Saturday, March 8, 2014

Postgres en_US - UTF 8 Collation on Windows

I was restoring a schema today on a stage server and ran into a collation error. The source of schema backup was Postgres 9.1, CentOS and the destination was Postgresq 9.1, windows server 2008 R2.

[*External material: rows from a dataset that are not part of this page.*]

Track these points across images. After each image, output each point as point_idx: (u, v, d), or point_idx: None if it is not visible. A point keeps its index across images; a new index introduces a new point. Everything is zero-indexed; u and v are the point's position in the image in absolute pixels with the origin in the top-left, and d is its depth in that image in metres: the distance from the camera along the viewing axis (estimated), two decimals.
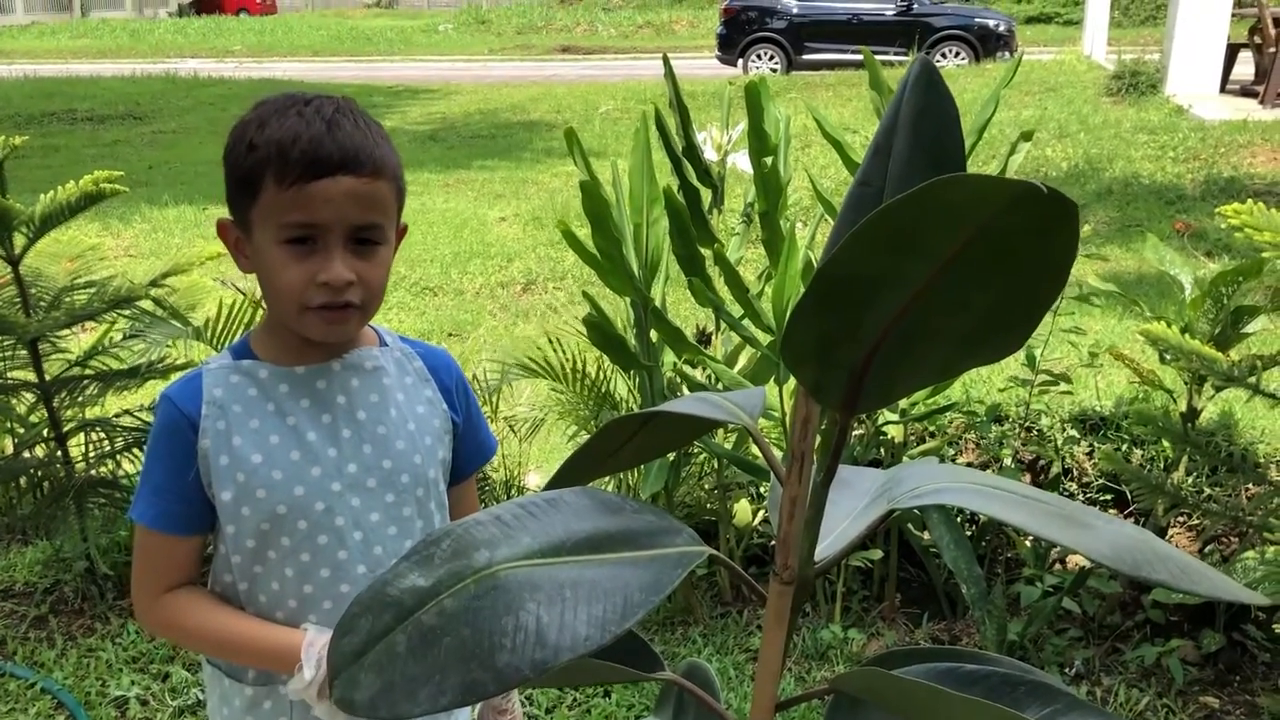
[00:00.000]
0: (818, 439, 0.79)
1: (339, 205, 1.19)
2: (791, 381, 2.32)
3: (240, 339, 1.33)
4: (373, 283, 1.25)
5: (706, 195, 2.84)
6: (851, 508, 0.91)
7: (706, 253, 2.70)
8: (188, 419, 1.26)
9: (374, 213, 1.22)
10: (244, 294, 3.06)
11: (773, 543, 0.83)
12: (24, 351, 2.90)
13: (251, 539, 1.27)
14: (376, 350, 1.35)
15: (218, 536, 1.30)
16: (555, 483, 0.86)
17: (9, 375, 2.94)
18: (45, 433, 3.15)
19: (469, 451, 1.43)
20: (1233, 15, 11.55)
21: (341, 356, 1.31)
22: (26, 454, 3.28)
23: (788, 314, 1.73)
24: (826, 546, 0.86)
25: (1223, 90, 11.56)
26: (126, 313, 2.97)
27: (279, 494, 1.26)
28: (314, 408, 1.28)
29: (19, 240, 2.83)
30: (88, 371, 2.99)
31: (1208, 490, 3.09)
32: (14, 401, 3.25)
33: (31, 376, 2.92)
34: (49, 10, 37.33)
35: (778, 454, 0.79)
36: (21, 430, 3.36)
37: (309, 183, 1.18)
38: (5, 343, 2.90)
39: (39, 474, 3.37)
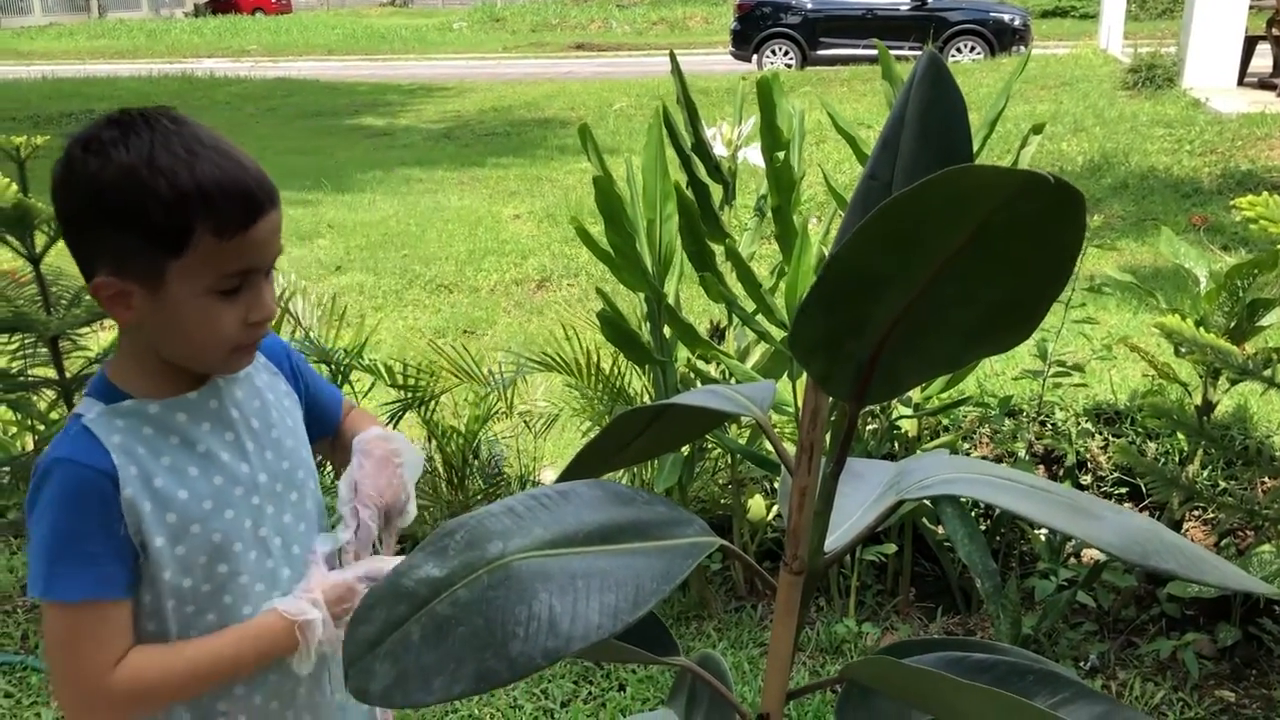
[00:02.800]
0: (827, 431, 0.79)
1: (269, 243, 1.17)
2: (804, 375, 2.34)
3: (95, 384, 1.22)
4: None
5: (717, 191, 2.85)
6: (862, 499, 0.92)
7: (718, 248, 2.71)
8: (103, 473, 1.15)
9: (279, 239, 1.21)
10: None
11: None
12: (45, 349, 2.93)
13: (188, 578, 1.20)
14: None
15: (141, 588, 1.20)
16: (568, 475, 0.87)
17: (30, 372, 2.96)
18: None
19: (325, 404, 1.43)
20: (1250, 7, 11.47)
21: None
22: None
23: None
24: (837, 538, 0.87)
25: (1240, 83, 11.49)
26: None
27: (213, 523, 1.21)
28: (215, 428, 1.24)
29: (40, 239, 2.86)
30: None
31: (1223, 484, 3.08)
32: (35, 398, 3.28)
33: (52, 373, 2.95)
34: (66, 11, 37.54)
35: (791, 448, 0.80)
36: (42, 427, 3.39)
37: (248, 229, 1.13)
38: (26, 340, 2.93)
39: None
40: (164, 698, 1.20)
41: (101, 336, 3.27)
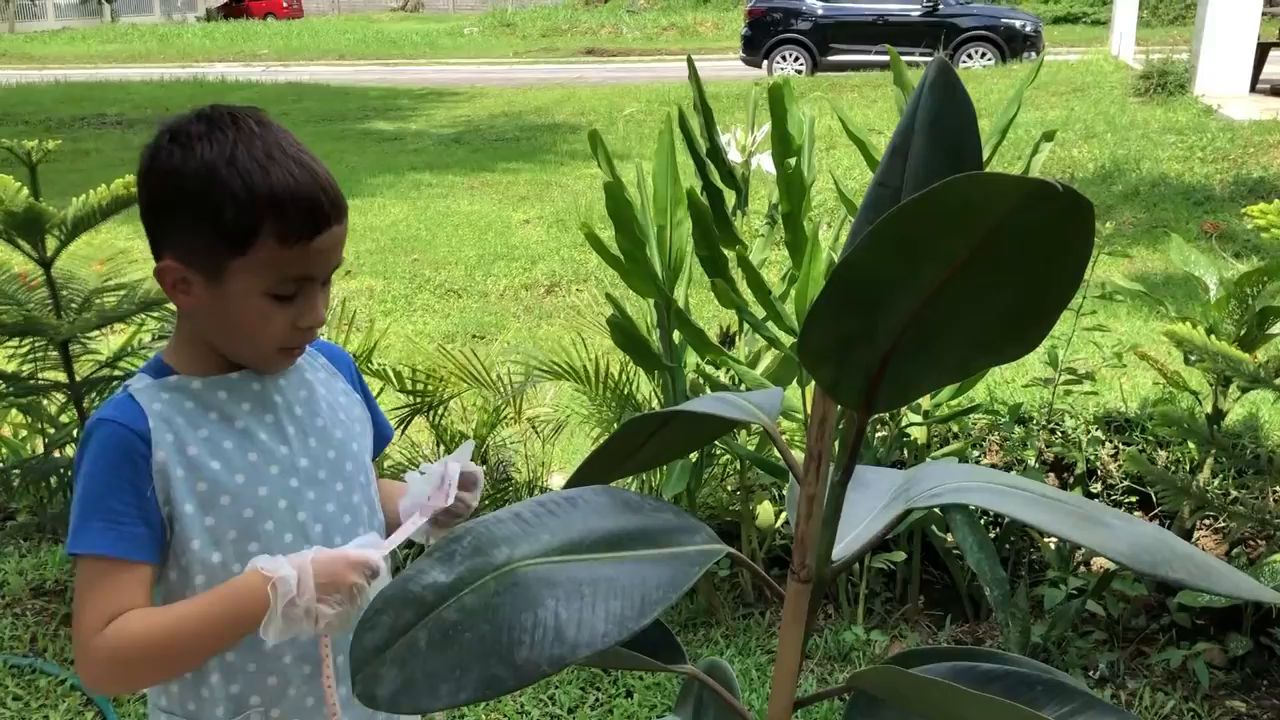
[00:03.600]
0: (836, 439, 0.79)
1: (330, 255, 1.22)
2: (813, 382, 2.34)
3: (149, 363, 1.28)
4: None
5: (730, 197, 2.85)
6: (871, 507, 0.92)
7: (730, 254, 2.71)
8: (138, 435, 1.20)
9: (342, 251, 1.26)
10: None
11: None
12: (55, 352, 2.94)
13: (217, 552, 1.22)
14: None
15: (168, 564, 1.23)
16: (575, 481, 0.87)
17: (40, 376, 2.98)
18: (75, 433, 3.19)
19: (374, 438, 1.45)
20: (1263, 14, 11.44)
21: None
22: (57, 453, 3.32)
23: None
24: (845, 546, 0.86)
25: (1253, 90, 11.46)
26: (155, 314, 3.00)
27: (245, 498, 1.23)
28: (255, 409, 1.27)
29: (51, 243, 2.87)
30: (117, 372, 3.02)
31: (1234, 492, 3.06)
32: (45, 402, 3.30)
33: (62, 377, 2.96)
34: (79, 15, 37.74)
35: (800, 455, 0.80)
36: (52, 430, 3.40)
37: (312, 239, 1.18)
38: (37, 344, 2.94)
39: (69, 474, 3.41)
40: (146, 662, 1.17)
41: (111, 340, 3.28)
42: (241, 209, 1.15)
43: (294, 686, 1.28)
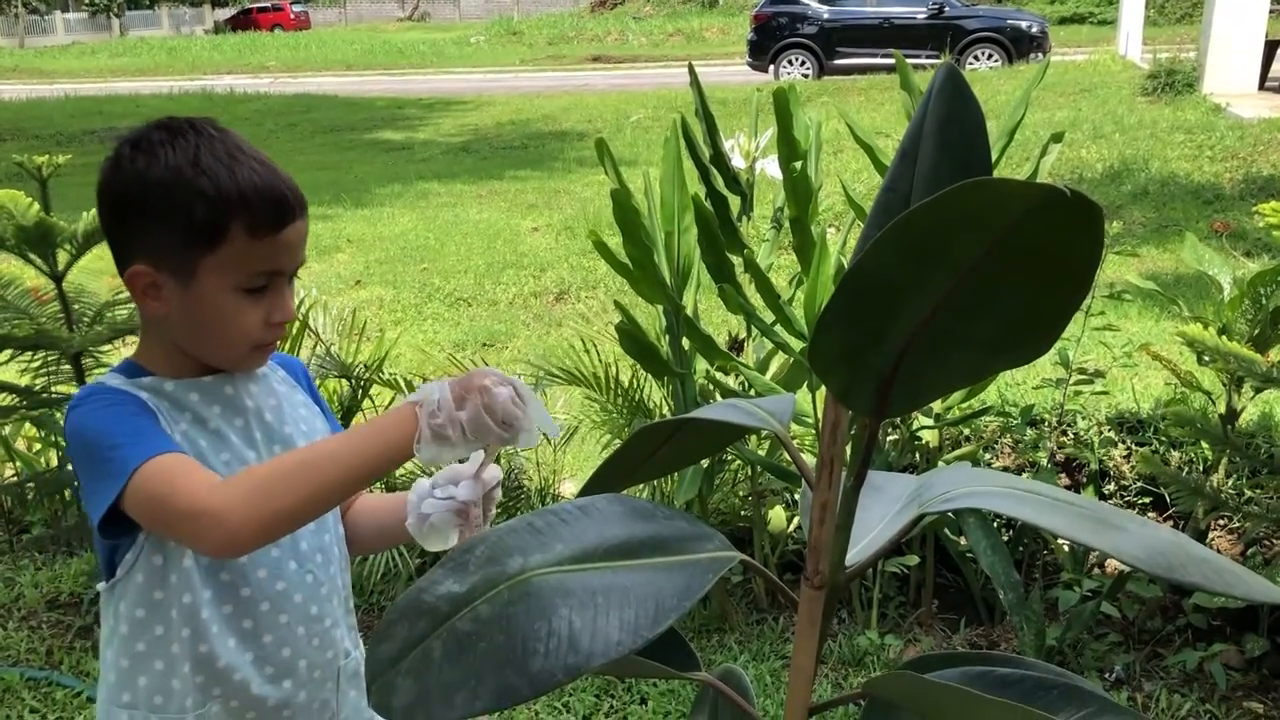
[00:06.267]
0: (848, 444, 0.79)
1: (296, 249, 1.25)
2: (824, 387, 2.33)
3: (121, 364, 1.29)
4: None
5: (735, 202, 2.85)
6: (883, 513, 0.92)
7: (737, 260, 2.71)
8: (138, 399, 1.22)
9: (304, 249, 1.28)
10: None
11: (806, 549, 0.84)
12: (67, 366, 2.95)
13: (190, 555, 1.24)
14: None
15: (144, 559, 1.23)
16: (588, 490, 0.87)
17: (53, 390, 2.99)
18: None
19: None
20: (1270, 11, 11.41)
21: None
22: (70, 467, 3.33)
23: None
24: (858, 552, 0.86)
25: (1262, 87, 11.42)
26: None
27: None
28: (226, 413, 1.28)
29: (62, 257, 2.89)
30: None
31: (1248, 492, 3.05)
32: (58, 415, 3.31)
33: (75, 390, 2.97)
34: (88, 30, 37.96)
35: (811, 460, 0.80)
36: (65, 444, 3.41)
37: (279, 231, 1.21)
38: (50, 357, 2.95)
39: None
40: (284, 491, 1.12)
41: (124, 353, 3.29)
42: (211, 206, 1.17)
43: (255, 685, 1.28)
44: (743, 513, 3.14)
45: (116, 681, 1.28)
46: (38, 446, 3.66)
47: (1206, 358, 2.51)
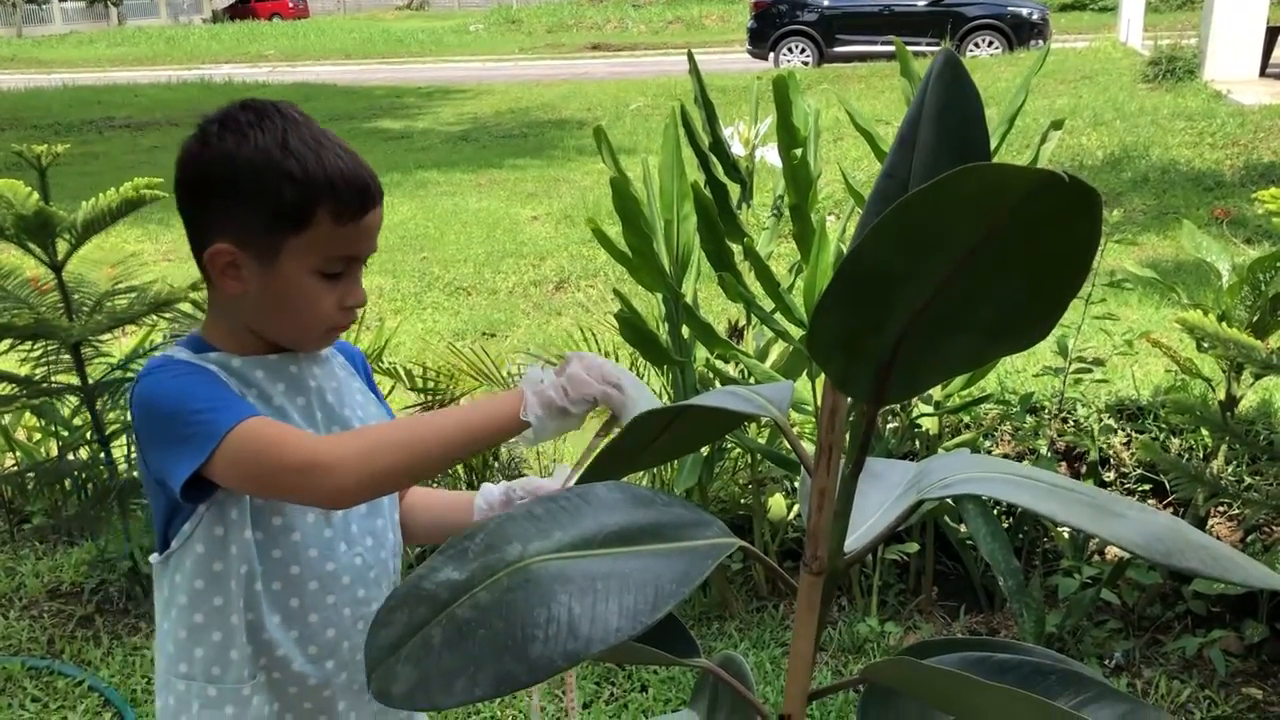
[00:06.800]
0: (846, 431, 0.79)
1: (373, 235, 1.27)
2: (824, 375, 2.34)
3: (188, 338, 1.31)
4: None
5: (735, 190, 2.84)
6: (882, 500, 0.92)
7: (736, 247, 2.71)
8: (210, 370, 1.24)
9: (378, 235, 1.31)
10: None
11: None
12: (67, 355, 2.95)
13: (251, 528, 1.26)
14: None
15: (196, 536, 1.25)
16: (587, 477, 0.87)
17: (53, 379, 2.99)
18: (88, 436, 3.20)
19: None
20: None
21: None
22: (70, 456, 3.34)
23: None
24: (857, 538, 0.86)
25: (1263, 74, 11.40)
26: (167, 316, 3.01)
27: None
28: (289, 391, 1.29)
29: (62, 246, 2.88)
30: (129, 374, 3.04)
31: (1248, 479, 3.06)
32: (58, 405, 3.31)
33: (75, 380, 2.97)
34: (86, 19, 37.88)
35: (811, 447, 0.80)
36: (65, 433, 3.42)
37: (361, 218, 1.23)
38: (49, 347, 2.95)
39: (83, 476, 3.43)
40: (392, 450, 1.16)
41: (123, 343, 3.30)
42: (300, 189, 1.19)
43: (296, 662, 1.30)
44: (742, 500, 3.14)
45: (175, 652, 1.30)
46: (38, 436, 3.67)
47: (1206, 344, 2.51)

pg_restore: [archiver (db)] Error while PROCESSING TOC:
pg_restore: [archiver (db)] Error from TOC entry 2125939; 1259 50334466 INDEX ix_rd_vendorlist_facts_defaultsort_en_us
pg_restore: [archiver (db)] could not execute query: ERROR: collation "public.en_US" for encoding "UTF8" does not exist

After reading a related stackoverflow thread I realized en_US locale is Linux specific and the windows equivalent is 'English_United States.1252'. I created these collations on template database and the user database I was trying to restore this schema on and the restore finally worked.

CREATE COLLATION pg_catalog."en_US" (
 LC_COLLATE = 'English_United States.1252'
 ,LC_CTYPE = 'English_United States.1252'
 );

CREATE COLLATION pg_catalog."fr_CA" (
 LC_COLLATE = 'French_Canada.1252'
 ,LC_CTYPE = 'French_Canada.1252'
 );

CREATE COLLATION pg_catalog."pt_BR" (
 LC_COLLATE = 'Portuguese_Brazil.1252'
 ,LC_CTYPE = 'Portuguese_Brazil.1252'
 );

-- add public collations
CREATE COLLATION PUBLIC."en_US" (
 LC_COLLATE = 'English_United States.1252'
 ,LC_CTYPE = 'English_United States.1252'
 );

CREATE COLLATION PUBLIC."fr_CA" (
 LC_COLLATE = 'French_Canada.1252'
 ,LC_CTYPE = 'French_Canada.1252'
 );

CREATE COLLATION PUBLIC."pt_BR" (
 LC_COLLATE = 'Portuguese_Brazil.1252'
 ,LC_CTYPE = 'Portuguese_Brazil.1252'
 );